Rampage: „Je*ać Bispinga, skopię mu dupę!”
Michael Bisping nie może narzekać na brak wyzwań ostatnimi czasy.
36-letni Michael Bisping, który znajduje się obecnie na fali dwóch zwycięstw – czego nie doświadczył w UFC od 2011 roku – nie może narzekać na brak wyzwań. Anderson Silva, Lyoto Machida i Gegard Mousasi niedawno stwierdzili, że chętnie skrzyżowaliby rękawice z wygadanym Anglikiem.
Dzisiaj natomiast do tego zacnego grona dołączył też Quinton Rampage Jackson, u którego sytuacja zmienia się jak w kalejdoskopie. Jeszcze kilka godzin temu wobec kontraktowych problemów z Bellaorem Amerykanin przebąkiwał o zakończeniu kariery, a teraz, najwyraźniej, wszystko uległo już zmianie, a sam zawodnik kusi kolejną walką.
http://t.co/yPRa67JjEC UFC just stopped me from retiring. More news to come on my next fight????????
— Rampage Jackson (@Rampage4real) October 7, 2015
To nie wszystko jednak, bo podczas transmisji na Twitchu Jackson, który kiedyś trenował wspólnie z Bispingiem w Wolfslair, zaatakował Hrabiego, nie przebierając w słowach:
Jebać Bispinga, to jebany zdrajca. Mogę z nim walczyć w tej chwili, skopać mu dupę. To zdrajca.
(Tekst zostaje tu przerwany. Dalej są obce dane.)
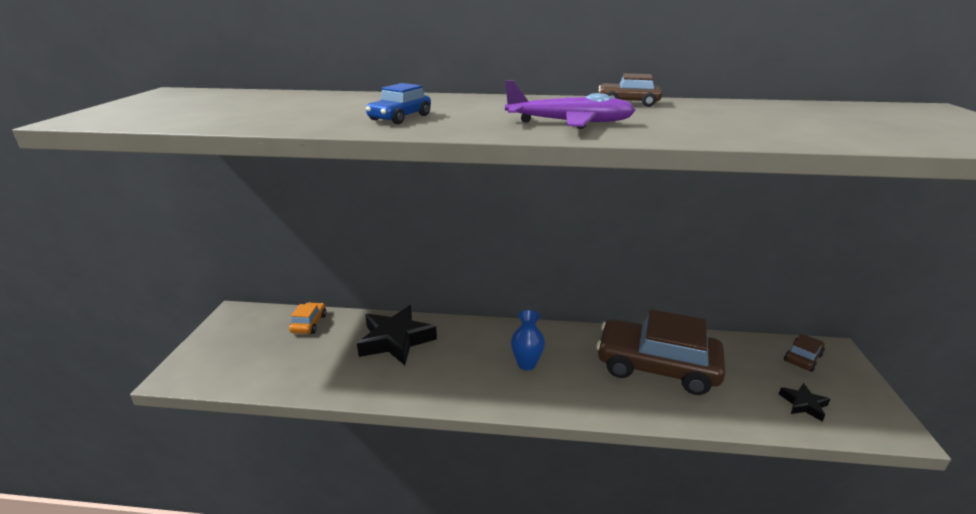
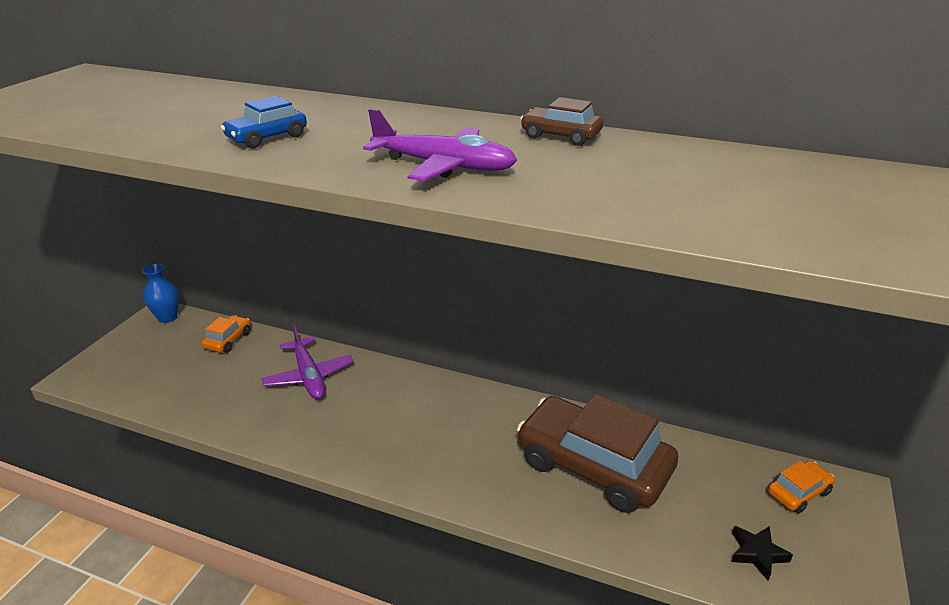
camera: 15 degrees right, 5 degrees up
(396, 340) = (308, 376): black star -> purple plane
(526, 364) = (438, 432): blue vase -> blue vase (167, 317)
(802, 358) = (798, 492): brown car -> orange car

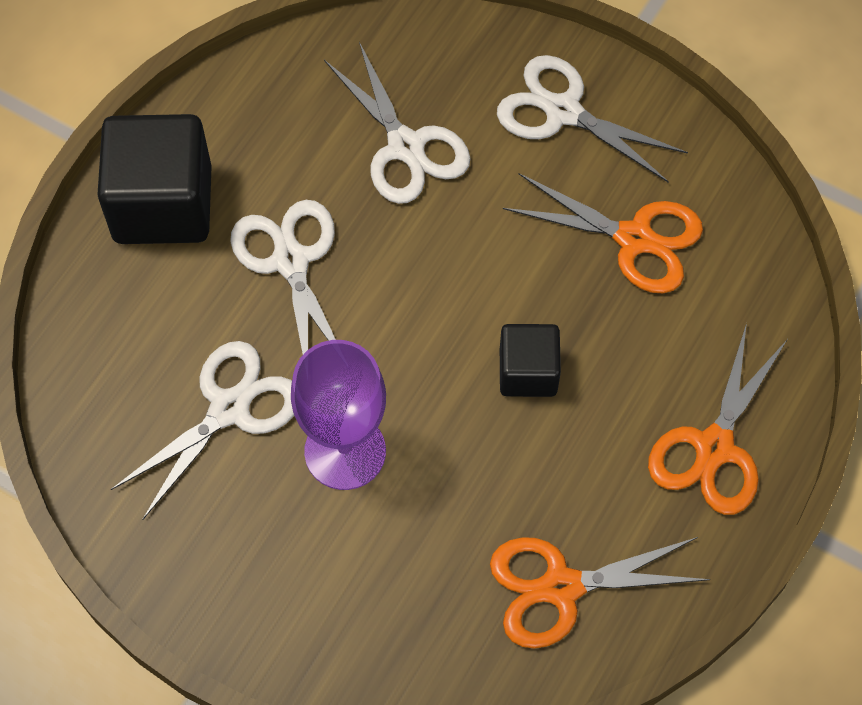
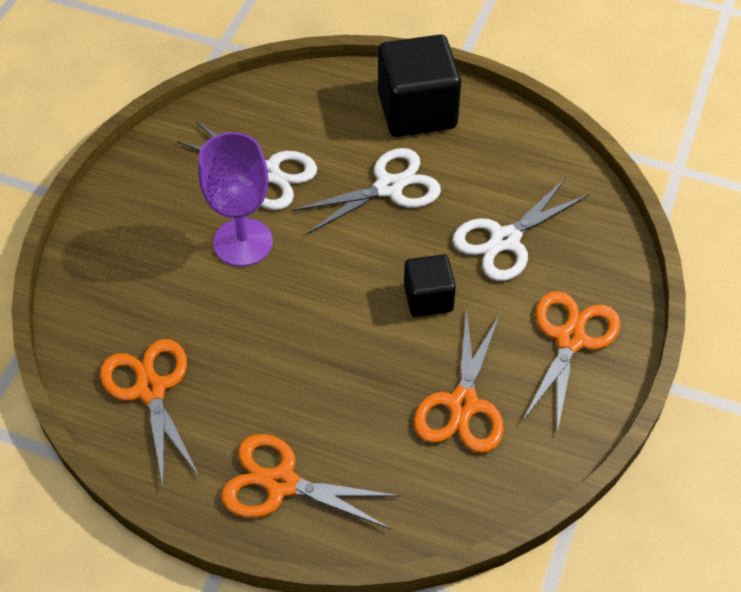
camera: 80 degrees right, 10 degrees down
(528, 372) = (326, 345): black cube -> black cube (428, 298)
(563, 112) = (570, 339): white scissors -> orange scissors

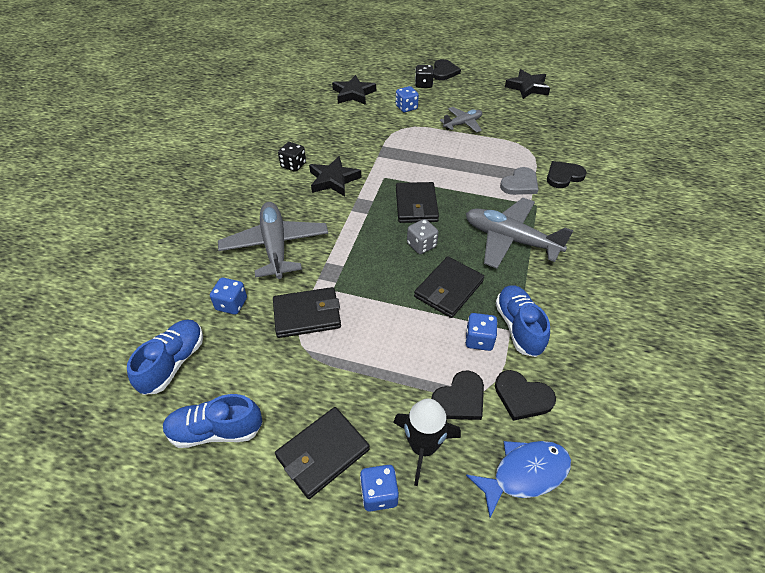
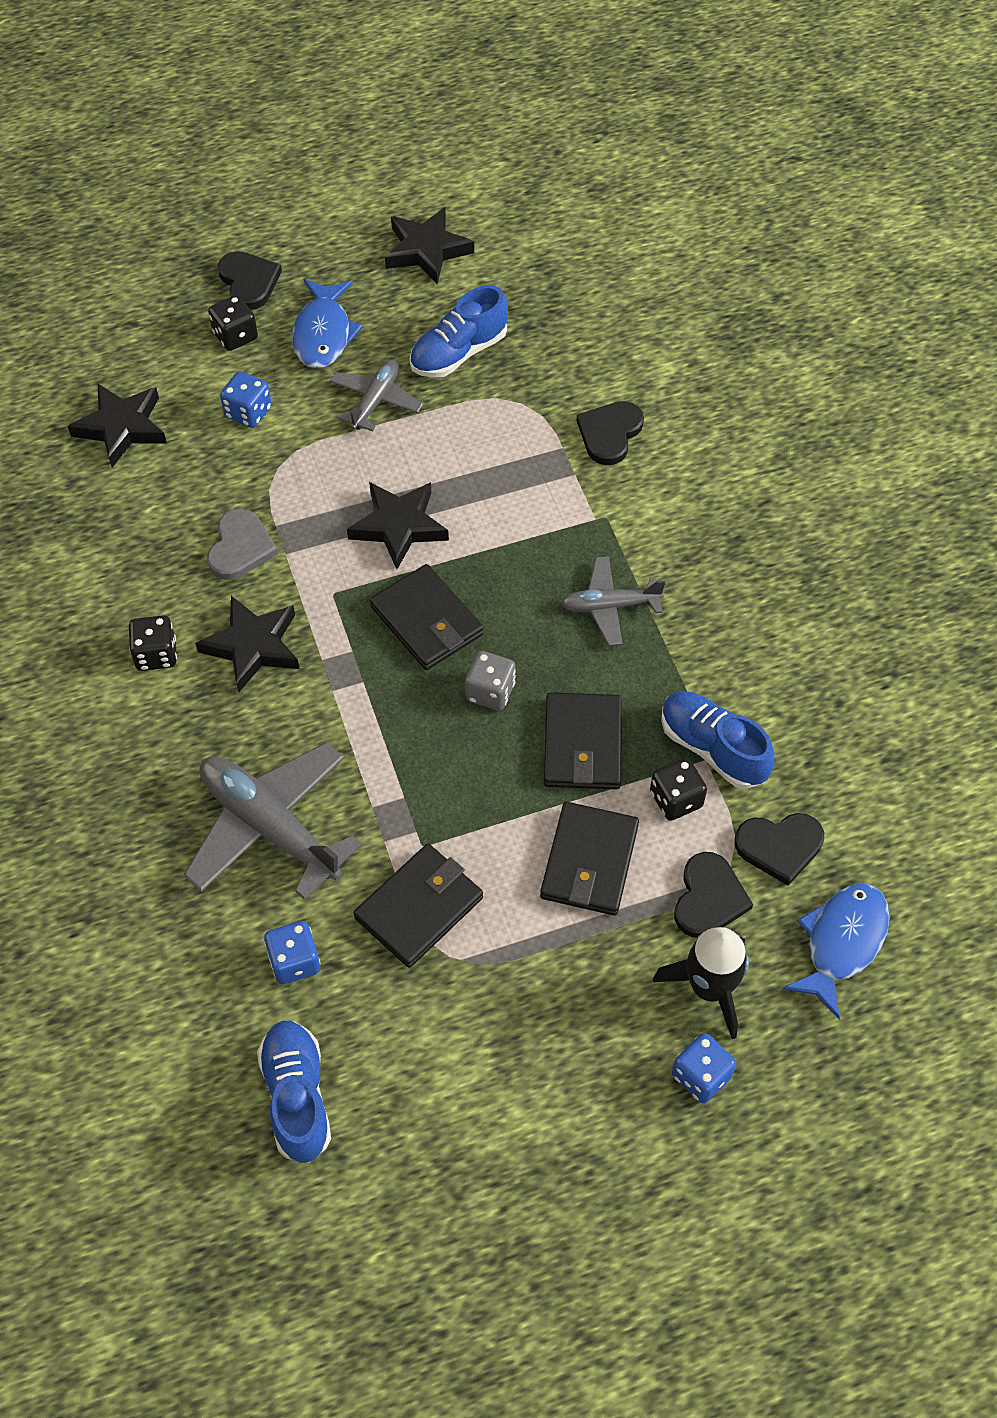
camera: 35 degrees left, 10 degrees up
(216, 431) = (443, 1140): blue shoe -> blue shoe (458, 353)
(322, 453) = (599, 1076): black wallet -> black wallet (589, 862)
(434, 167) = (399, 526): none -> black star
(460, 96) = (323, 334): none -> blue fish
(479, 340) = (676, 799): blue dice -> black dice
(510, 240) = (610, 606): grey plane -> grey plane, size x0.57
(520, 184) = (555, 487): grey heart -> grey heart (240, 547)

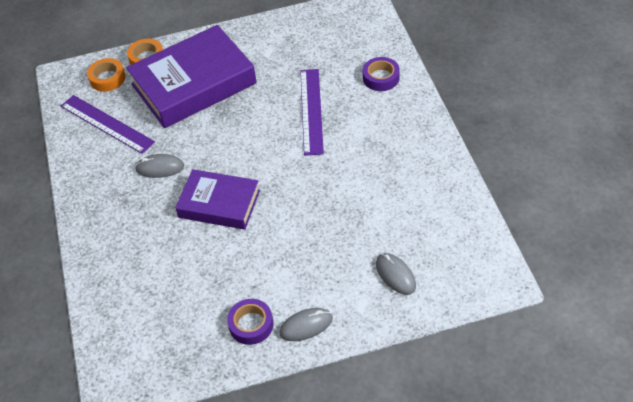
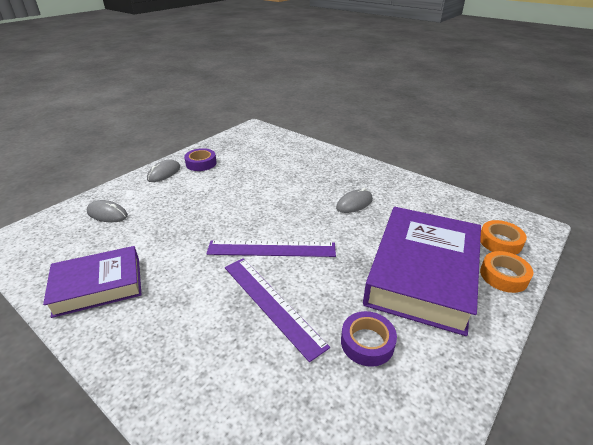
camera: 140 degrees right, 15 degrees down
(106, 124) = (437, 212): purple ruler -> purple ruler (271, 248)
(219, 204) = (282, 202): purple book -> purple book (98, 285)
(381, 78) = (212, 396): purple tape -> purple tape (367, 342)

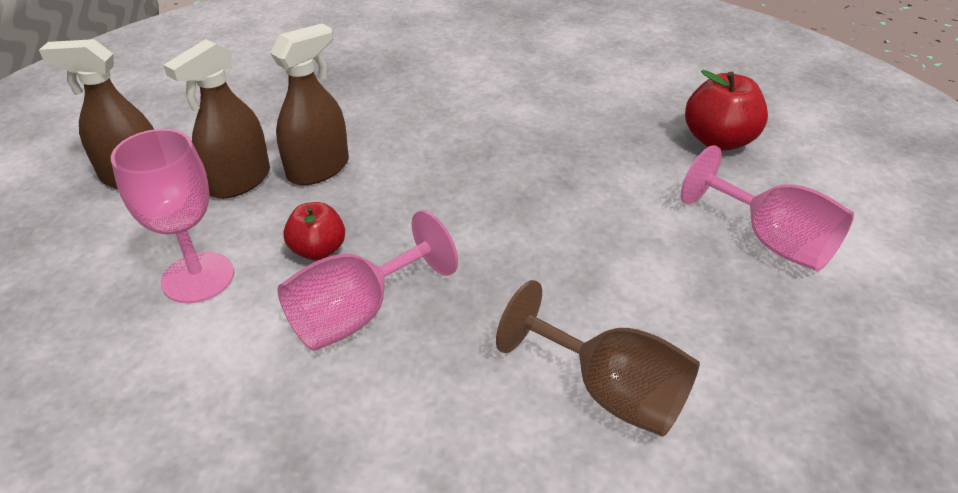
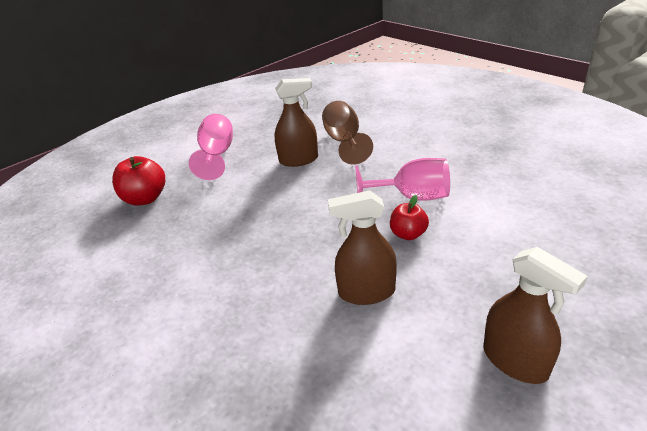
camera: 135 degrees left, 5 degrees down
(198, 277) = (485, 248): pink goblet -> none
(239, 181) = (428, 310): brown spray bottle -> brown spray bottle (299, 160)

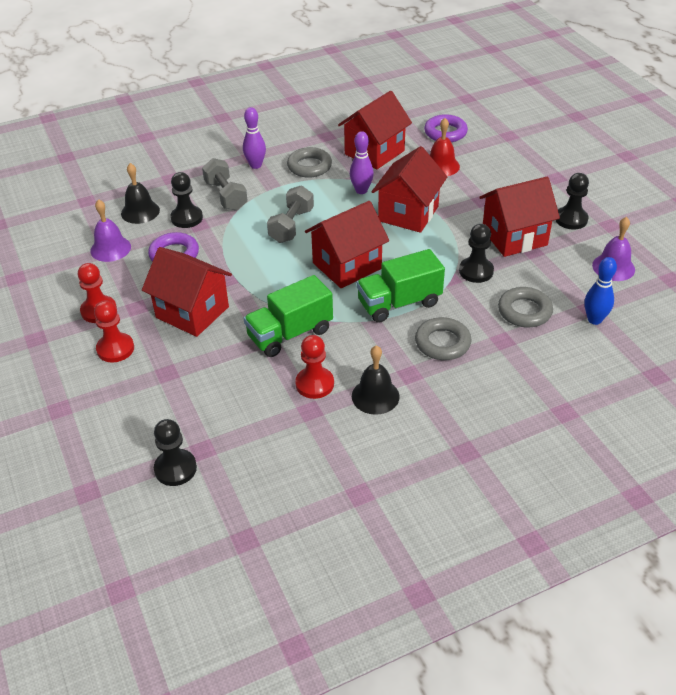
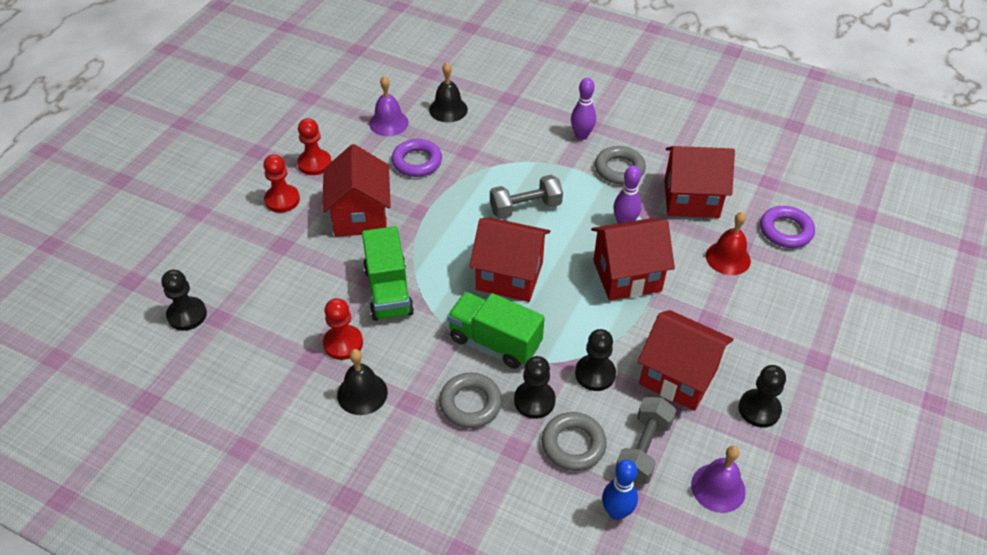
camera: 50 degrees right, 5 degrees up
(187, 218) = (468, 140): black pawn -> black pawn (534, 400)
(226, 196) = (521, 144): grey dumbbell -> grey dumbbell (643, 449)
(290, 334) = (388, 291): green truck -> green truck turned 120 degrees counterclockwise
Brytyjczyk niedawno z powodu problemów z łokciem wycofał się z walki przeciwko Robertowi Whittakerowi, która była zaplanowana na 15 listopada podczas UFC 193. Z kolei na pojedynek z będącym na fali czterech zwycięstw Jacksonem od dłuższego czasu mocne smaki ma Mauricio Shogun Rua.
Wobec kontuzji Brytyjczyka i Brazylijczyka z kim najchętniej obejrzelibyście teraz Rampage’a?